Camera geometry data:
[Start of Attachment]

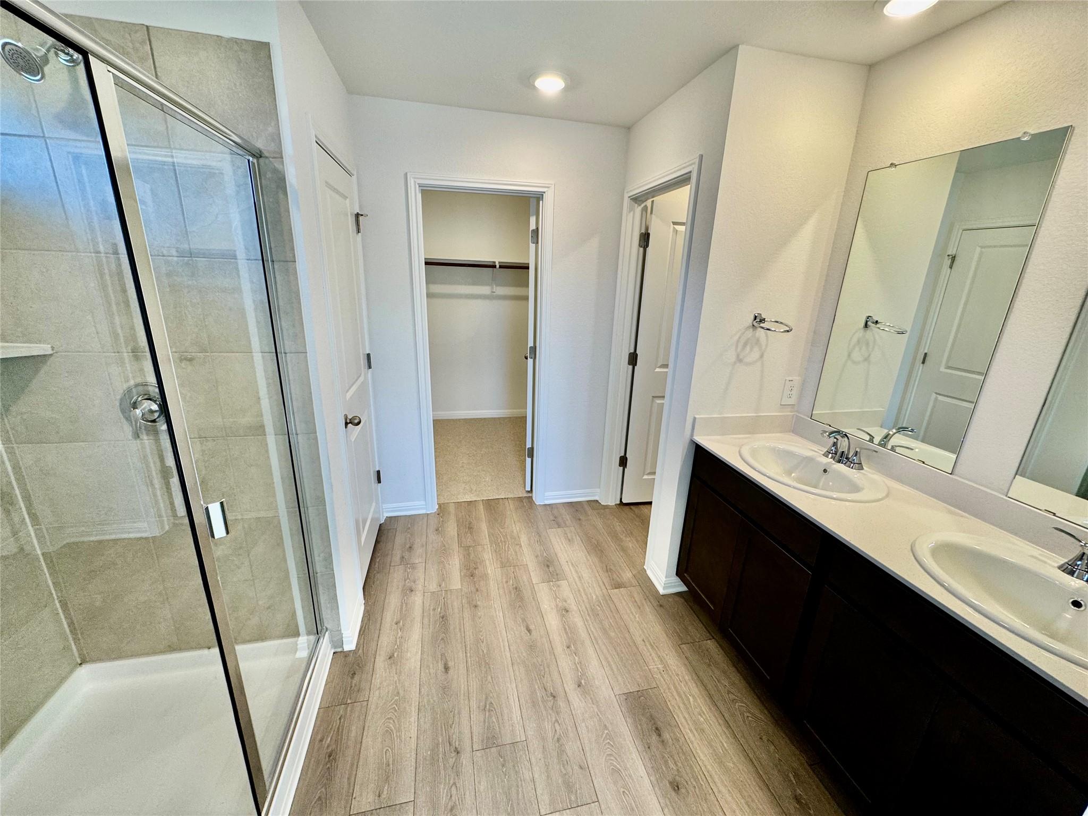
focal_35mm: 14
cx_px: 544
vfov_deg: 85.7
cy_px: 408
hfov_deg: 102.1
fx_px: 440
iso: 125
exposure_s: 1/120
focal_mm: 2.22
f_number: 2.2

[End of Attachment]
[Start of Attachment]

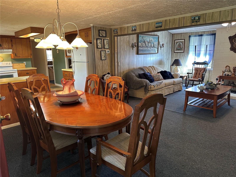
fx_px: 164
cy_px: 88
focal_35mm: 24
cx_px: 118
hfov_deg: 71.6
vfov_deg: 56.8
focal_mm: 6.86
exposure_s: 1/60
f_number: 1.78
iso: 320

[End of Attachment]

**Assignment**
From the entries above, write out only the lines starting at the line that holds "vfov_deg: 85.7" and ending at the line that holds "f_number: 2.2", keeping both and matching them exactly.

**Task response**
vfov_deg: 85.7
cy_px: 408
hfov_deg: 102.1
fx_px: 440
iso: 125
exposure_s: 1/120
focal_mm: 2.22
f_number: 2.2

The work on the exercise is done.